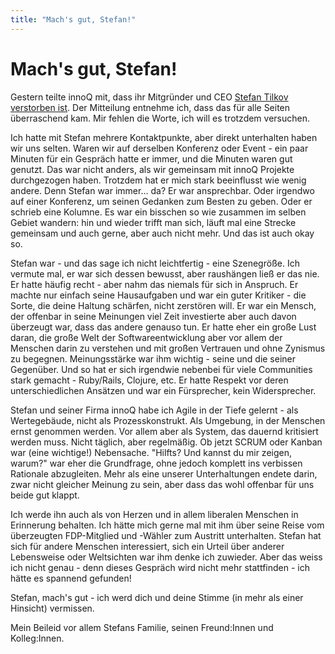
 ```yaml
---
title: "Mach's gut, Stefan!"
---
```


# Mach's gut, Stefan!

Gestern teilte innoQ mit, dass ihr Mitgründer und CEO [Stefan Tilkov verstorben ist](https://www.innoq.com/de/news/2023/08/stefan-tilkov/). Der Mitteilung entnehme ich, dass das für alle Seiten überraschend kam. Mir fehlen die Worte, ich will es trotzdem versuchen.

Ich hatte mit Stefan mehrere Kontaktpunkte, aber direkt unterhalten haben wir uns selten. Waren wir auf derselben Konferenz oder Event - ein paar Minuten für ein Gespräch hatte er immer, und die Minuten waren gut genutzt. Das war nicht anders, als wir gemeinsam mit innoQ Projekte durchgezogen haben. Trotzdem hat er mich stark beeinflusst wie wenig andere. Denn Stefan war immer... da? Er war ansprechbar. Oder irgendwo auf einer Konferenz, um seinen Gedanken zum Besten zu geben. Oder er schrieb eine Kolumne. Es war ein bisschen so wie zusammen im selben Gebiet wandern: hin und wieder trifft man sich, läuft mal eine Strecke gemeinsam und auch gerne, aber auch nicht mehr. Und das ist auch okay so.

Stefan war - und das sage ich nicht leichtfertig - eine Szenegröße. Ich vermute mal, er war sich dessen bewusst, aber raushängen ließ er das nie. Er hatte häufig recht - aber nahm das niemals für sich in Anspruch. Er machte nur einfach seine Hausaufgaben und war ein guter Kritiker - die Sorte, die deine Haltung schärfen, nicht zerstören will. Er war ein Mensch, der offenbar in seine Meinungen viel Zeit investierte aber auch davon überzeugt war, dass das andere genauso tun. Er hatte eher ein große Lust daran, die große Welt der Softwareentwicklung aber vor allem der Menschen darin zu verstehen und mit großen Vertrauen und ohne Zynismus zu begegnen. Meinungsstärke war ihm wichtig - seine und die seiner Gegenüber. Und so hat er sich irgendwie nebenbei für viele Communities stark gemacht - Ruby/Rails, Clojure, etc. Er hatte Respekt vor deren unterschiedlichen Ansätzen und war ein Fürsprecher, kein Widersprecher.

Stefan und seiner Firma innoQ habe ich Agile in der Tiefe gelernt - als Wertegebäude, nicht als Prozesskonstrukt. Als Umgebung, in der Menschen ernst genommen werden. Vor allem aber als System, das dauernd kritisiert werden muss. Nicht täglich, aber regelmäßig. Ob jetzt SCRUM oder Kanban war (eine wichtige!) Nebensache. "Hilfts? Und kannst du mir zeigen, warum?" war eher die Grundfrage, ohne jedoch komplett ins verbissen Rationale abzugleiten. Mehr als eine unserer Unterhaltungen endete darin, zwar nicht gleicher Meinung zu sein, aber dass das wohl offenbar für uns beide gut klappt.

Ich werde ihn auch als von Herzen und in allem liberalen Menschen in Erinnerung behalten. Ich hätte mich gerne mal mit ihm über seine Reise vom überzeugten FDP-Mitglied und -Wähler zum Austritt unterhalten. Stefan hat sich für andere Menschen interessiert, sich ein Urteil über anderer Lebensweise oder Weltsichten war ihm denke ich zuwieder. Aber das weiss ich nicht genau - denn dieses Gespräch wird nicht mehr stattfinden - ich hätte es spannend gefunden!

Stefan, mach's gut - ich werd dich und deine Stimme (in mehr als einer Hinsicht) vermissen.

Mein Beileid vor allem Stefans Familie, seinen Freund:Innen und Kolleg:Innen.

Required work:
Say again, exactly, only those lines of the records that run from the start through the line with "Gestern teilte innoQ". Pictures are to be skipped.

Completed exercise:
 ```yaml
---
title: "Mach's gut, Stefan!"
---
```


# Mach's gut, Stefan!

Gestern teilte innoQ mit, dass ihr Mitgründer und CEO [Stefan Tilkov verstorben ist](https://www.innoq.com/de/news/2023/08/stefan-tilkov/). Der Mitteilung entnehme ich, dass das für alle Seiten überraschend kam. Mir fehlen die Worte, ich will es trotzdem versuchen.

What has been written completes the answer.